• Assignment
Below are some entries. Copy each line in them that holds "время".

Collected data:
+++
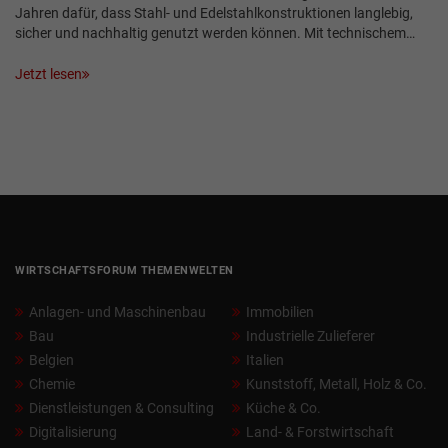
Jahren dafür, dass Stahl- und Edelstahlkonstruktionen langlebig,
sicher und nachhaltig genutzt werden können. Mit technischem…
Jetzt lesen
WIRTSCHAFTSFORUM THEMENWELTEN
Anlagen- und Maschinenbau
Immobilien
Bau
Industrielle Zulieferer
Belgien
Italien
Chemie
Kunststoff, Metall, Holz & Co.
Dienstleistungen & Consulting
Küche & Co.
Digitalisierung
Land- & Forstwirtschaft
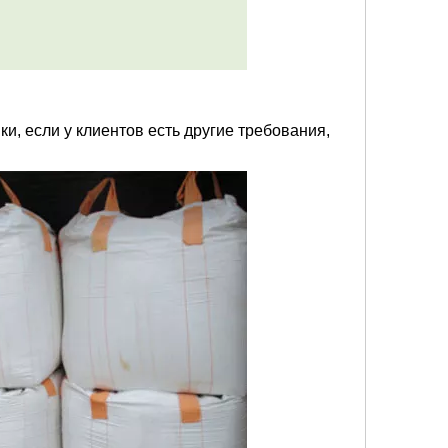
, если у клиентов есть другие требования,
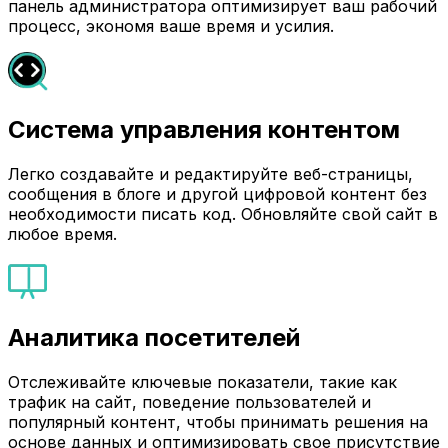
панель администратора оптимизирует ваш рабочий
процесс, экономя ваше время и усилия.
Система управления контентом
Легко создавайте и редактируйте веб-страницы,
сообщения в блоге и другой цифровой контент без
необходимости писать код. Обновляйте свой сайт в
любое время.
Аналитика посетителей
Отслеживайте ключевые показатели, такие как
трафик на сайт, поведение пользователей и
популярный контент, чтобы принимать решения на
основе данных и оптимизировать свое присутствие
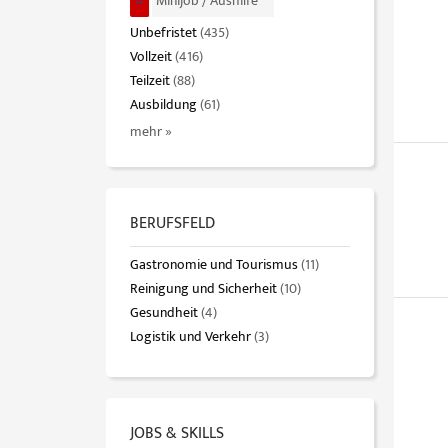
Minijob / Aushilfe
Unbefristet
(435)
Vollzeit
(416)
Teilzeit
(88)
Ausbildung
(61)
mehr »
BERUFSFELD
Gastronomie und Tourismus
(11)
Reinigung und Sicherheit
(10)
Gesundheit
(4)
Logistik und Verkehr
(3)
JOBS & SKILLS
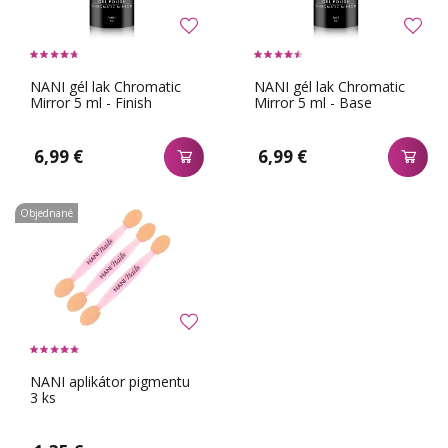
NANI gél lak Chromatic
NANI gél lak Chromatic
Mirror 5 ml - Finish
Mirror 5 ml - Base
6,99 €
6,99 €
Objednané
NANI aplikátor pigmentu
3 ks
+++
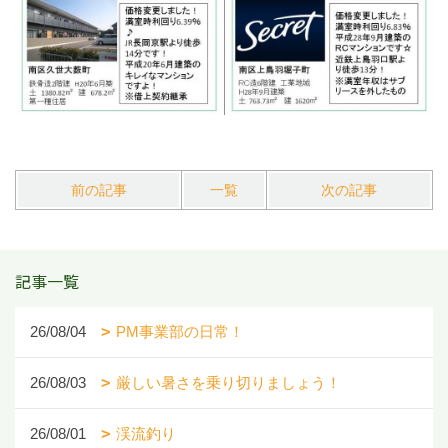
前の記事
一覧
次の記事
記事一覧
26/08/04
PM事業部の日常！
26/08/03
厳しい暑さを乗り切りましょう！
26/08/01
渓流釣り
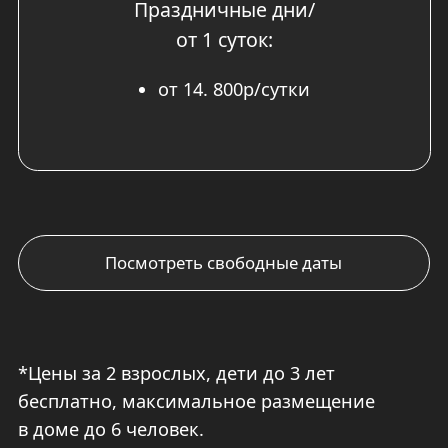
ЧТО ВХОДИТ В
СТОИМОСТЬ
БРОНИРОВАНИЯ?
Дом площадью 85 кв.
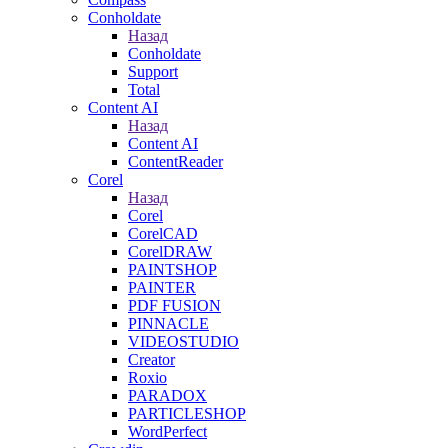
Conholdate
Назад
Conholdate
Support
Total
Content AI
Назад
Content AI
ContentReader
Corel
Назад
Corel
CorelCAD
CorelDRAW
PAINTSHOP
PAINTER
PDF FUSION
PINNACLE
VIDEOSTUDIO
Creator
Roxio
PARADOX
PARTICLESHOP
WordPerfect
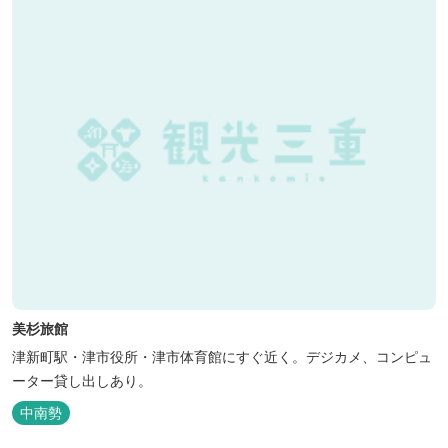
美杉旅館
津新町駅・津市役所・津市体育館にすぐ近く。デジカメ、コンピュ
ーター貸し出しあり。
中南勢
+++
• Your response
процесс, экономя ваше время и усилия.
любое время.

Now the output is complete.